%%
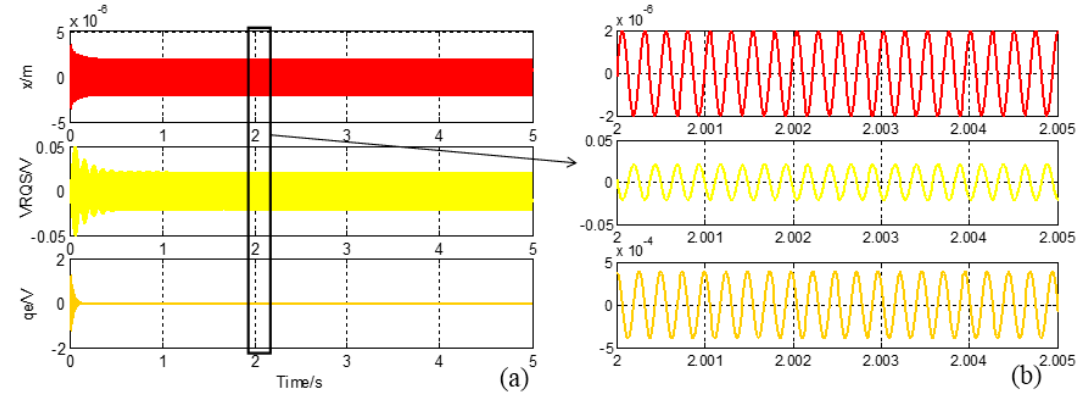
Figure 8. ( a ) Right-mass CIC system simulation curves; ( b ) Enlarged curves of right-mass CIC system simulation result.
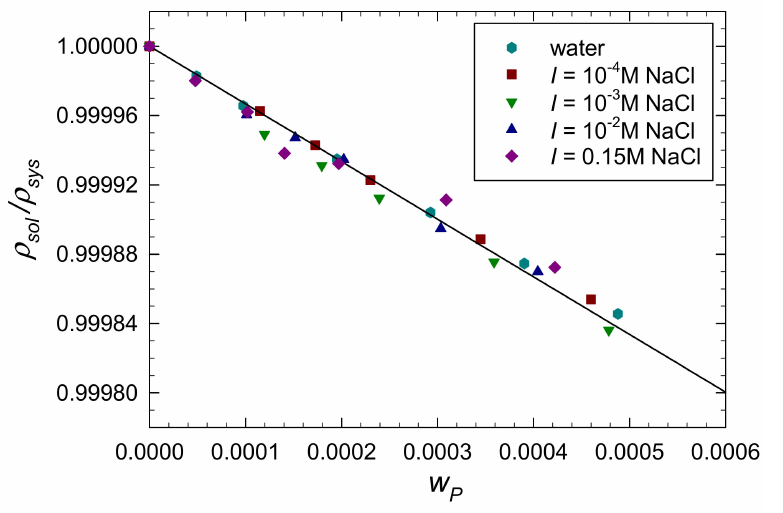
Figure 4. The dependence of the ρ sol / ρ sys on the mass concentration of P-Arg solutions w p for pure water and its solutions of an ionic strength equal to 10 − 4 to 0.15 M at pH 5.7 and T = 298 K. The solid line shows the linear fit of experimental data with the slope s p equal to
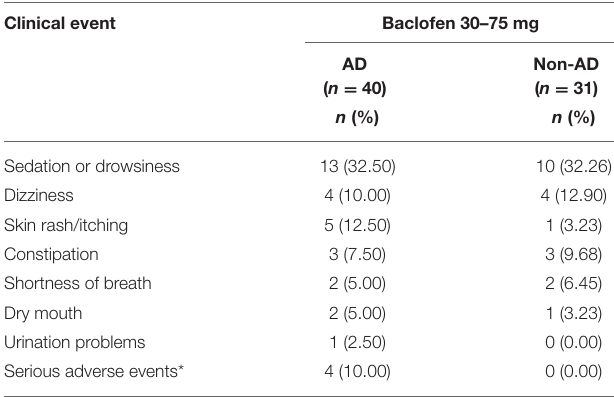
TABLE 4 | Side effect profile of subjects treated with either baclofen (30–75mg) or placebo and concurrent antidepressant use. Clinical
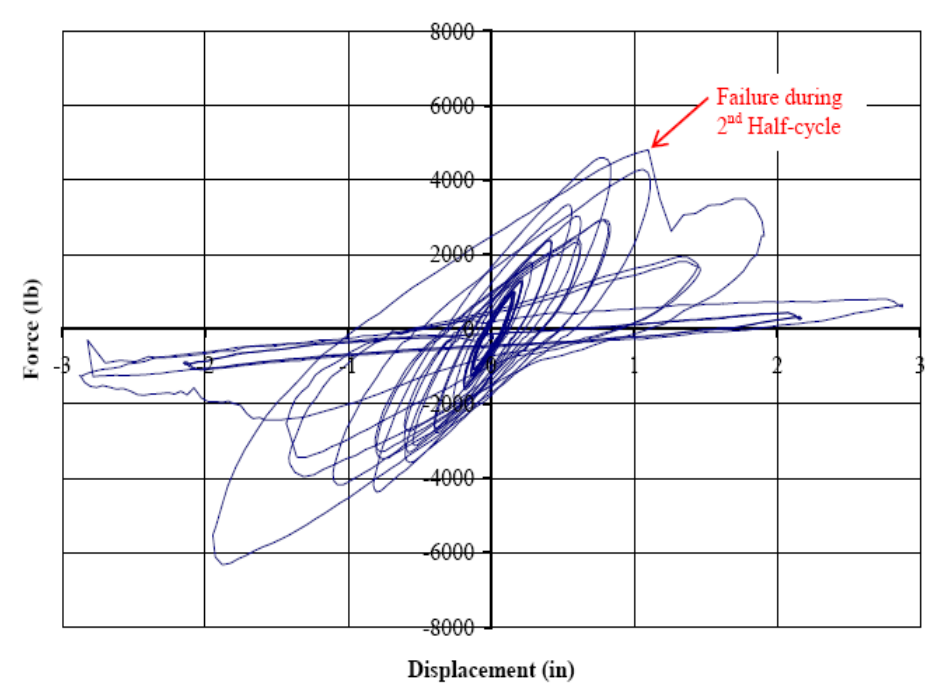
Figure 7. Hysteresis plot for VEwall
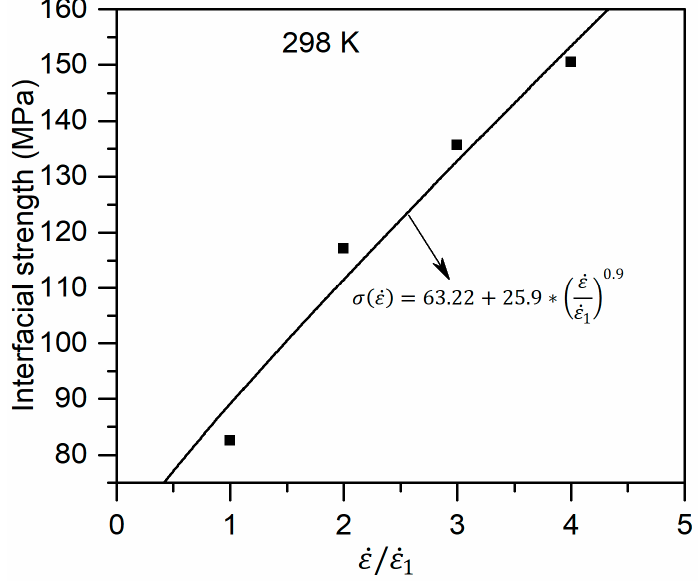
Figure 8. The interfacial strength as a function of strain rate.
%%
→ What to produce
Please copy the data shown above precisely, leaving the images out.

→ Answer space
Figure 8. ( a ) Right-mass CIC system simulation curves; ( b ) Enlarged curves of right-mass CIC system simulation result.
Figure 4. The dependence of the ρ sol / ρ sys on the mass concentration of P-Arg solutions w p for pure water and its solutions of an ionic strength equal to 10 − 4 to 0.15 M at pH 5.7 and T = 298 K. The solid line shows the linear fit of experimental data with the slope s p equal to
TABLE 4 | Side effect profile of subjects treated with either baclofen (30–75mg) or placebo and concurrent antidepressant use. Clinical
Figure 7. Hysteresis plot for VEwall
Figure 8. The interfacial strength as a function of strain rate.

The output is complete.